# Imports

# Synthetic Dataset Creation

In [None]:
# DEPRECATED: synthetic data generation (kept for reference)
# import numpy as np
# import pandas as pd
# 
# # Reproducible generator for synthetic samples
# rng = np.random.default_rng(42)
# n_samples = 200
# 
# materials = rng.integers(0, 3, size=n_samples)
# temperatures = rng.integers(200, 1001, size=n_samples)
# exposure_time = rng.integers(1, 61, size=n_samples)
# environment_factor = rng.uniform(0.8, 1.2, size=n_samples)
# 
# df = pd.DataFrame(
#     {
#         'material_type': materials,
#         'temperature_c': temperatures,
#         'exposure_time_min': exposure_time,
#         'environment_factor': environment_factor,
#     }
# )
# 
# df['thermal_load'] = df['temperature_c'] * df['exposure_time_min']
# df['severity_index'] = df['thermal_load'] * df['environment_factor']
# 
# material_weight = {0: 0.9, 1: 1.1, 2: 1.0}
# base_risk = df['severity_index'] / df['severity_index'].max()
# noise = rng.normal(0, 0.05, size=n_samples)
# df['risk_score'] = 100 * (base_risk * df['material_type'].map(material_weight) + noise)
# df['risk_score'] = df['risk_score'].clip(0, 100)
# 
# df.head()


In [None]:
from pathlib import Path
import pandas as pd

csv_name = "Fire_Properties_master_fire_properties.csv"
candidates = []
for base in [Path.cwd(), *Path.cwd().parents]:
    candidates.append(base / "data" / "raw" / csv_name)
    candidates.append(base / "mfr-risk-model" / "data" / "raw" / csv_name)

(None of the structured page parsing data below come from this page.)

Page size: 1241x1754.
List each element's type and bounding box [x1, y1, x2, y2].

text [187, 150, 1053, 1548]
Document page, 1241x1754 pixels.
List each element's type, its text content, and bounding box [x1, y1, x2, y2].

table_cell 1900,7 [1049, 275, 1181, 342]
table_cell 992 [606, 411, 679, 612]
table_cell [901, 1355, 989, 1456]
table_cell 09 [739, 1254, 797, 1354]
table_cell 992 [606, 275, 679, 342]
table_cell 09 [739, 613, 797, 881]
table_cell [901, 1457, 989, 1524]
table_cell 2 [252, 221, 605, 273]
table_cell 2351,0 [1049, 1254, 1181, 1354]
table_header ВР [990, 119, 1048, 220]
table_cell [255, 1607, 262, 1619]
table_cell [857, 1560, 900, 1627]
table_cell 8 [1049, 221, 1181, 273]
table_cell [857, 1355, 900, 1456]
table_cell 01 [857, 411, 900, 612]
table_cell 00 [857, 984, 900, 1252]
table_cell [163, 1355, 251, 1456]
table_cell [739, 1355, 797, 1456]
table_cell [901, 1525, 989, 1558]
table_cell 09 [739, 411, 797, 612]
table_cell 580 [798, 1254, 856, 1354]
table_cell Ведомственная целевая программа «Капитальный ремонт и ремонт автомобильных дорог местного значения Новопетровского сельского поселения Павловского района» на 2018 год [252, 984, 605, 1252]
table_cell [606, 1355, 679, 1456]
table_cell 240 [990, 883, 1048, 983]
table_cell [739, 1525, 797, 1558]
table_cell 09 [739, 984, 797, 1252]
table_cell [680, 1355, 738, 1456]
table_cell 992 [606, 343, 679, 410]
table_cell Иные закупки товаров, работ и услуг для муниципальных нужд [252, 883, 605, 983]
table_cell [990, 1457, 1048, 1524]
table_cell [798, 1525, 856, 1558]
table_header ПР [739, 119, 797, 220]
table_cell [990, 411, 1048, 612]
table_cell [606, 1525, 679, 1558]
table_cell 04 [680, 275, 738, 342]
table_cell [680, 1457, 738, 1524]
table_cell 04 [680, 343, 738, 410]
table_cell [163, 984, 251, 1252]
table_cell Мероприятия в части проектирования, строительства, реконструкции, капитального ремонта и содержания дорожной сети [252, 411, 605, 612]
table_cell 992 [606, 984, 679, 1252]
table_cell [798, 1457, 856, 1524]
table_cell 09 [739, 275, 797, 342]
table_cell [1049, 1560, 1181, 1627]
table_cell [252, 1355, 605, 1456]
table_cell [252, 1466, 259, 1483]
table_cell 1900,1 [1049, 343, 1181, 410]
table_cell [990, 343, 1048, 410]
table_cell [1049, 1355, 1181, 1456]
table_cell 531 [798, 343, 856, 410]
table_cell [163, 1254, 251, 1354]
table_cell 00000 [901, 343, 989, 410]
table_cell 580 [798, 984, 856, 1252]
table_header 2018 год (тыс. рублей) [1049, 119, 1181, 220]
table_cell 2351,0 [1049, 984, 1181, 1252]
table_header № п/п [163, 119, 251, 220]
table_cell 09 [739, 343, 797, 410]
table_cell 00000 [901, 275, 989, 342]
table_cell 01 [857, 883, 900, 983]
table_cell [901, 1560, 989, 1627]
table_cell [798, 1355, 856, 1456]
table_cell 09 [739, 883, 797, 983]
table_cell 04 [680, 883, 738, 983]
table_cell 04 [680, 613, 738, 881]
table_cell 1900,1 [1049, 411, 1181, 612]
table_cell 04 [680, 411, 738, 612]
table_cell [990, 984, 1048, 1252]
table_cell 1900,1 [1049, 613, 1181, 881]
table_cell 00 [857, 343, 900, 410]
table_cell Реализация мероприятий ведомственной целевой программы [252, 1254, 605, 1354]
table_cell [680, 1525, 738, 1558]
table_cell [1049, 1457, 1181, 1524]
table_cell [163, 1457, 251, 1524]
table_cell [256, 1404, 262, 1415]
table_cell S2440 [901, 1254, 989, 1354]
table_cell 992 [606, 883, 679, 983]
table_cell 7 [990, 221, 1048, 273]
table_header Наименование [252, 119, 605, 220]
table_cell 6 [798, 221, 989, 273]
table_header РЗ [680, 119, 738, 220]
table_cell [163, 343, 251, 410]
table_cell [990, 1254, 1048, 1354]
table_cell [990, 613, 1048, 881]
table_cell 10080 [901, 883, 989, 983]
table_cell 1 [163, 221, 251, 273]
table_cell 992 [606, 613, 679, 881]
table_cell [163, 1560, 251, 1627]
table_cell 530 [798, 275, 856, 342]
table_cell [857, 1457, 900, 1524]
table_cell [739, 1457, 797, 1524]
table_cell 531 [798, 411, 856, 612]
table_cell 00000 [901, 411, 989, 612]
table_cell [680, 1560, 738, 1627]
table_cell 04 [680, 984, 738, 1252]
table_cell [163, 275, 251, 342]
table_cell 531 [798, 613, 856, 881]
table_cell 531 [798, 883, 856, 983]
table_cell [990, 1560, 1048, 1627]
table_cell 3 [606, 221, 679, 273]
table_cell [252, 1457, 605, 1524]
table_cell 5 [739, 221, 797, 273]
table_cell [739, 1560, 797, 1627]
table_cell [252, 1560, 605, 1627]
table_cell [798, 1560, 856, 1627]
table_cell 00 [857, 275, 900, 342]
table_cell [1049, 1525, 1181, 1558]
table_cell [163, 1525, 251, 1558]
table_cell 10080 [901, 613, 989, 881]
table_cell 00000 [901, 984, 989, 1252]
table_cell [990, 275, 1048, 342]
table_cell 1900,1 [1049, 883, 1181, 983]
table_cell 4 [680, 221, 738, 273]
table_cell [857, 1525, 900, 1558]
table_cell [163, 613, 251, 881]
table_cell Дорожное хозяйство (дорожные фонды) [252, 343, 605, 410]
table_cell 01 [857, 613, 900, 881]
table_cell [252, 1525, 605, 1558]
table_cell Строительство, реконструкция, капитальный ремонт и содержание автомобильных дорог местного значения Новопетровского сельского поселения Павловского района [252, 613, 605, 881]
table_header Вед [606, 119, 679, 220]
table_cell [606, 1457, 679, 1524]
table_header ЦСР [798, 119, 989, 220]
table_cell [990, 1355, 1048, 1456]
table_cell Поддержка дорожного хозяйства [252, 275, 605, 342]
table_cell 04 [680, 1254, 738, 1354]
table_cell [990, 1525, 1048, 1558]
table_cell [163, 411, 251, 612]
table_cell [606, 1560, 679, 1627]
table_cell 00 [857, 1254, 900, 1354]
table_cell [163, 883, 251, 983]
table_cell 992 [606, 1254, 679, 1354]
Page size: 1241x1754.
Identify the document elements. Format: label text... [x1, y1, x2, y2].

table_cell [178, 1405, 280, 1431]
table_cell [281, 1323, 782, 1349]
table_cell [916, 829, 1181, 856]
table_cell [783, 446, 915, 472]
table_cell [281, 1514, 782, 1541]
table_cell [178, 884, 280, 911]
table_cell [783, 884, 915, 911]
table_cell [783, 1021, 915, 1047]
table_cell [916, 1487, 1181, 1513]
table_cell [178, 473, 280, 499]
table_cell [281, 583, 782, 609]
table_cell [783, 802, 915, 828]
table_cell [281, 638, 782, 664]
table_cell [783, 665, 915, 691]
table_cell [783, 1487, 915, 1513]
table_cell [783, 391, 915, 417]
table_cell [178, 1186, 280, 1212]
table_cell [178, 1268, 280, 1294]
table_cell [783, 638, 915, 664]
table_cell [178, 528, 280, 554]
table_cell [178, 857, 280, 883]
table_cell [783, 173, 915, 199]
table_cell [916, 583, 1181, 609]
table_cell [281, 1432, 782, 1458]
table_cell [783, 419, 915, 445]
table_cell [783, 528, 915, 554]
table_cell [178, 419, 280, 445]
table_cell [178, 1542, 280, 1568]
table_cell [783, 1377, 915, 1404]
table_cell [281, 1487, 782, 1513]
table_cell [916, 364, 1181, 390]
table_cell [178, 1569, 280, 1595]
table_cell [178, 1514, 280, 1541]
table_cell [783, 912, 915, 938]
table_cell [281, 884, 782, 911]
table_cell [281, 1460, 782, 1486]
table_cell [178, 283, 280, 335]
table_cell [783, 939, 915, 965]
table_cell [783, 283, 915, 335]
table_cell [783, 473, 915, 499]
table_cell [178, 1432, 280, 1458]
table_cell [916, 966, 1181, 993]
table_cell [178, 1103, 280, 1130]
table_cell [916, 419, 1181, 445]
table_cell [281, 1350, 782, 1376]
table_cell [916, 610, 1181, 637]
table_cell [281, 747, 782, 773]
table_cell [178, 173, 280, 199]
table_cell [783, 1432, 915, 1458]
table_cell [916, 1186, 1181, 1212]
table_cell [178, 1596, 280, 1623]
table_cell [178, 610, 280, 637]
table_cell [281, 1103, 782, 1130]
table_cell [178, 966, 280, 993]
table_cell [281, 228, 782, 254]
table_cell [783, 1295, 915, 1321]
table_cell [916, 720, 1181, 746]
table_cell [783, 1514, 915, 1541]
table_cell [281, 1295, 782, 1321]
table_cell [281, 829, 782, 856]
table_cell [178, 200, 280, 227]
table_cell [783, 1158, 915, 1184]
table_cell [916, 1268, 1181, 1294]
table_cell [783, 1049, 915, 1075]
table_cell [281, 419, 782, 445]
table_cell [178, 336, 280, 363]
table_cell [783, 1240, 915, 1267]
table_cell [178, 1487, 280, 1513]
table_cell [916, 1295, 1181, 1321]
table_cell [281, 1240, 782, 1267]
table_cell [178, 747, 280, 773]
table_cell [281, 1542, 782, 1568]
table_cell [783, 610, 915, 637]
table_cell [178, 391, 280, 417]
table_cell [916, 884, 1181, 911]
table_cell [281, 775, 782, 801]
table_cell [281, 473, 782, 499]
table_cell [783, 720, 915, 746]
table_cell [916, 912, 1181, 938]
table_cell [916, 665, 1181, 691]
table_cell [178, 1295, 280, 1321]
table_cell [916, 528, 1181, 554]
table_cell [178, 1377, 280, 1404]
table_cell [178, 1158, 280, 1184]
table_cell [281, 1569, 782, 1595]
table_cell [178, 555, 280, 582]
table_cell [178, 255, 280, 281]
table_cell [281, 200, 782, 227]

csv_path = next((p for p in candidates if p.exists()), None)
if csv_path is None:
    raise FileNotFoundError("Could not locate data/raw/" + csv_name)

df = pd.read_csv(csv_path)
print("Shape:", df.shape)
print("Columns:", df.columns.tolist())


In [None]:
from src.utils import clean_fire_properties

df_clean, _ = clean_fire_properties(df)
print("Clean shape:", df_clean.shape)
print("First 5 columns:", df_clean.columns[:5].tolist())
print("risk_score present:", "risk_score" in df_clean.columns)
print("risk_score min/max:", df_clean["risk_score"].min(), df_clean["risk_score"].max())


# Feature Engineering

# Model Training

In [None]:
from src.model import train_model

model, metrics = train_model(df_clean)
print(f"Train R^2: {metrics['train_r2']:.4f}")
print(f"Test R^2: {metrics['test_r2']:.4f}")


# Inference and Output Interpretation

In [None]:
from src.model import predict_risk

# Use a representative real-data row for inference
example = df_clean.iloc[0].to_dict()
results = predict_risk(model, example)
results